[Saved data entries]
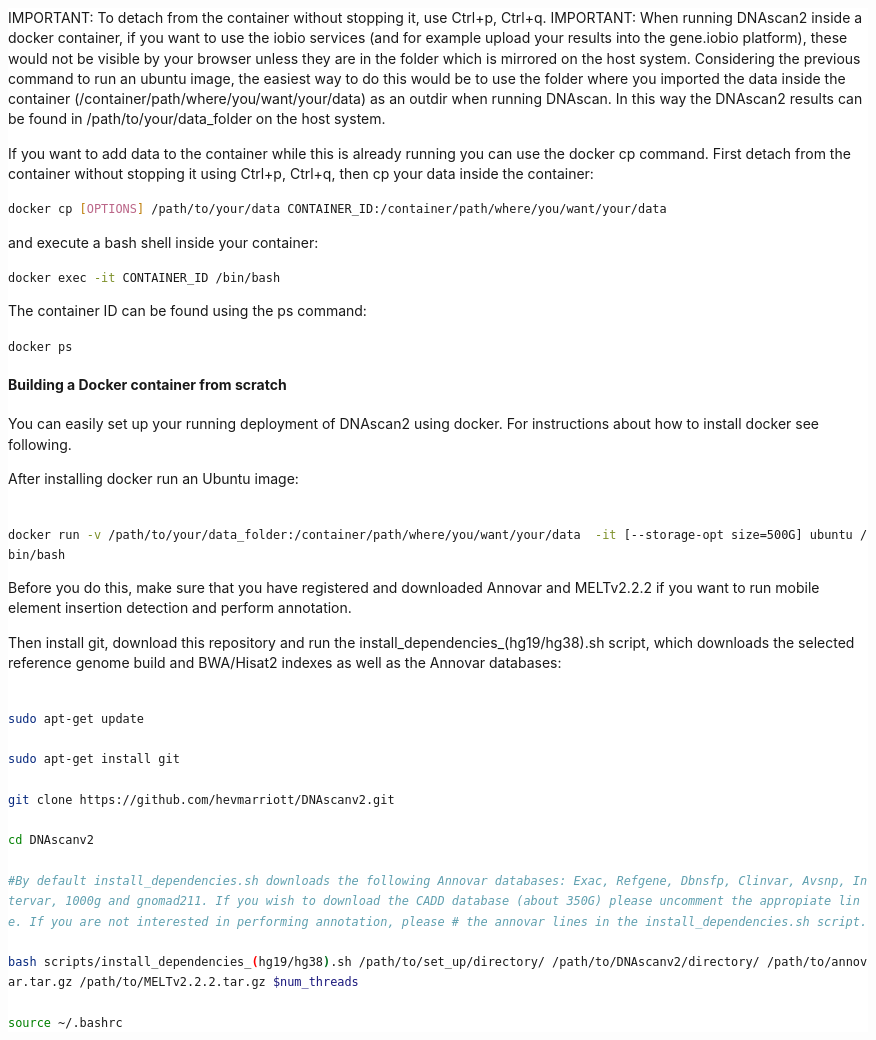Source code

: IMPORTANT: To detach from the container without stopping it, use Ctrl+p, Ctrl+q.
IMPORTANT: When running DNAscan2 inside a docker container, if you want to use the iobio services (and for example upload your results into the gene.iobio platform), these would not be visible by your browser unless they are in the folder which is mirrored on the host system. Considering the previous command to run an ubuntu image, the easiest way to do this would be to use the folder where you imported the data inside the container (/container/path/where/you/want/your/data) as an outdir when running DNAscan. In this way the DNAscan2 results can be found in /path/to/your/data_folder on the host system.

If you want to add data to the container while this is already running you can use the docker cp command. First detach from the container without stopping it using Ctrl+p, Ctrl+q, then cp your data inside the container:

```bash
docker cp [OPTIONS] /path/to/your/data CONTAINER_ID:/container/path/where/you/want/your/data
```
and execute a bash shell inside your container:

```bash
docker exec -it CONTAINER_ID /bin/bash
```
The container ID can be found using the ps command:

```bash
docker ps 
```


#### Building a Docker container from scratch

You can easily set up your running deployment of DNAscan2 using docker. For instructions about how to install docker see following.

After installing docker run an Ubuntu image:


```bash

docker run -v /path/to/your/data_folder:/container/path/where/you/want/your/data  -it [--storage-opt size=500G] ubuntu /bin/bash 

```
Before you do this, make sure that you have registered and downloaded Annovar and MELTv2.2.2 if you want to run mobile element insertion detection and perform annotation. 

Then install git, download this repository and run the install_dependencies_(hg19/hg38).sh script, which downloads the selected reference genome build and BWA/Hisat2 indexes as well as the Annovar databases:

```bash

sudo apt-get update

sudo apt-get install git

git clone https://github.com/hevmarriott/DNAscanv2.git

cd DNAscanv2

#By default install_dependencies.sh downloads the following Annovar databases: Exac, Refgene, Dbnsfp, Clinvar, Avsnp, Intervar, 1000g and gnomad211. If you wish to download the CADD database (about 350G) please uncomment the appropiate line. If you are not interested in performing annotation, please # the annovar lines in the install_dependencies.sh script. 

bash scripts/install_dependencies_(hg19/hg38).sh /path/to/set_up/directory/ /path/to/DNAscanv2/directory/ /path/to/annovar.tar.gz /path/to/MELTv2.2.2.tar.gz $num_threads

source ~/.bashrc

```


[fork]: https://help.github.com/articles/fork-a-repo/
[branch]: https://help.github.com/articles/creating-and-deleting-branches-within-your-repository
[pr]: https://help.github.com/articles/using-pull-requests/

--

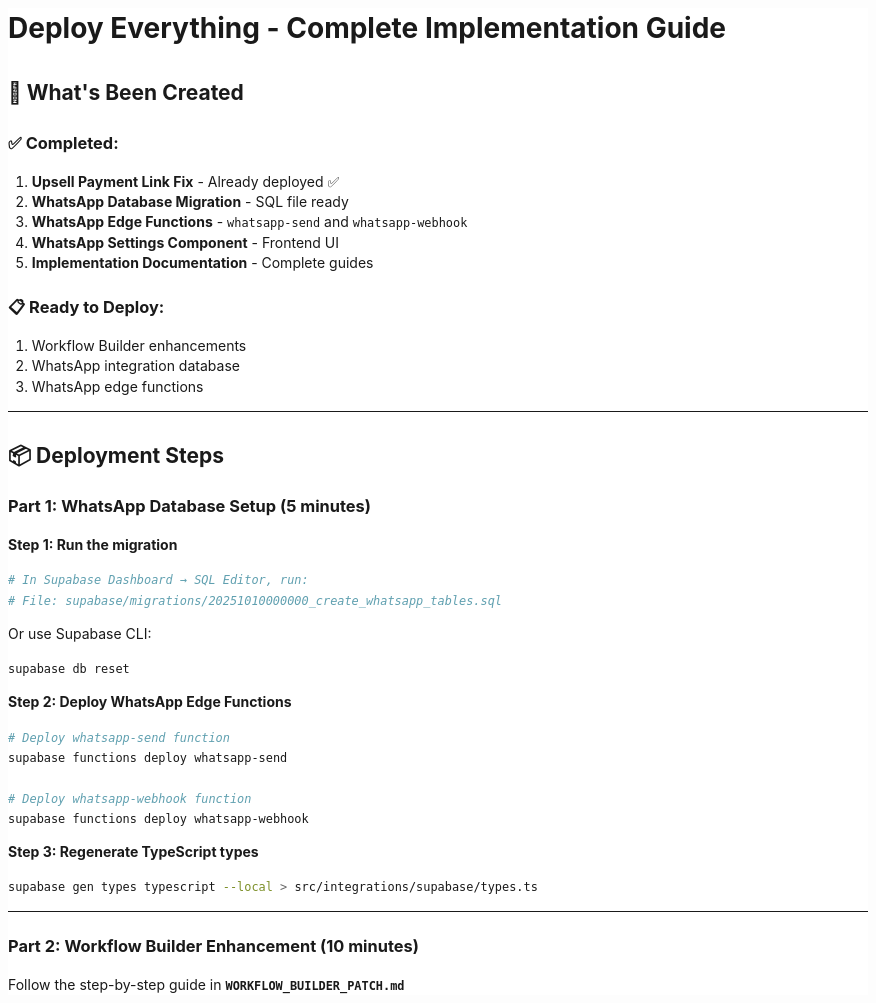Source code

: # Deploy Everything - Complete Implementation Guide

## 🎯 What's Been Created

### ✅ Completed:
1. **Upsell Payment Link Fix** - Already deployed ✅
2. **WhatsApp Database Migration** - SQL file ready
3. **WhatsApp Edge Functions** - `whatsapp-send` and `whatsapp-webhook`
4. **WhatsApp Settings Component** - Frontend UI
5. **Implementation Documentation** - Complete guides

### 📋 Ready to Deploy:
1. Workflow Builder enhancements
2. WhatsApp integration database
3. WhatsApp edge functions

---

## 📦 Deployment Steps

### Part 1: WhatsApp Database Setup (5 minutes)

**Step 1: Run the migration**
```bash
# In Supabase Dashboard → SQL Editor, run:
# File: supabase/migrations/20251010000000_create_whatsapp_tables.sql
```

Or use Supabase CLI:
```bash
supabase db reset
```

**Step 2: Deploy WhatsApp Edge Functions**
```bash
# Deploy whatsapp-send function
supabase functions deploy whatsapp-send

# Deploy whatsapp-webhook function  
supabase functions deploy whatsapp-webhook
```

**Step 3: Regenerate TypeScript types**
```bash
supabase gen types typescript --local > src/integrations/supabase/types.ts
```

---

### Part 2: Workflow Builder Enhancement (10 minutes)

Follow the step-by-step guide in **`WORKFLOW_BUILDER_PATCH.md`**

=== Exercise details ===
Search the records line by line for the word "stopping" and copy every line where it appears.

=== Worked solution ===
: IMPORTANT: To detach from the container without stopping it, use Ctrl+p, Ctrl+q.
If you want to add data to the container while this is already running you can use the docker cp command. First detach from the container without stopping it using Ctrl+p, Ctrl+q, then cp your data inside the container:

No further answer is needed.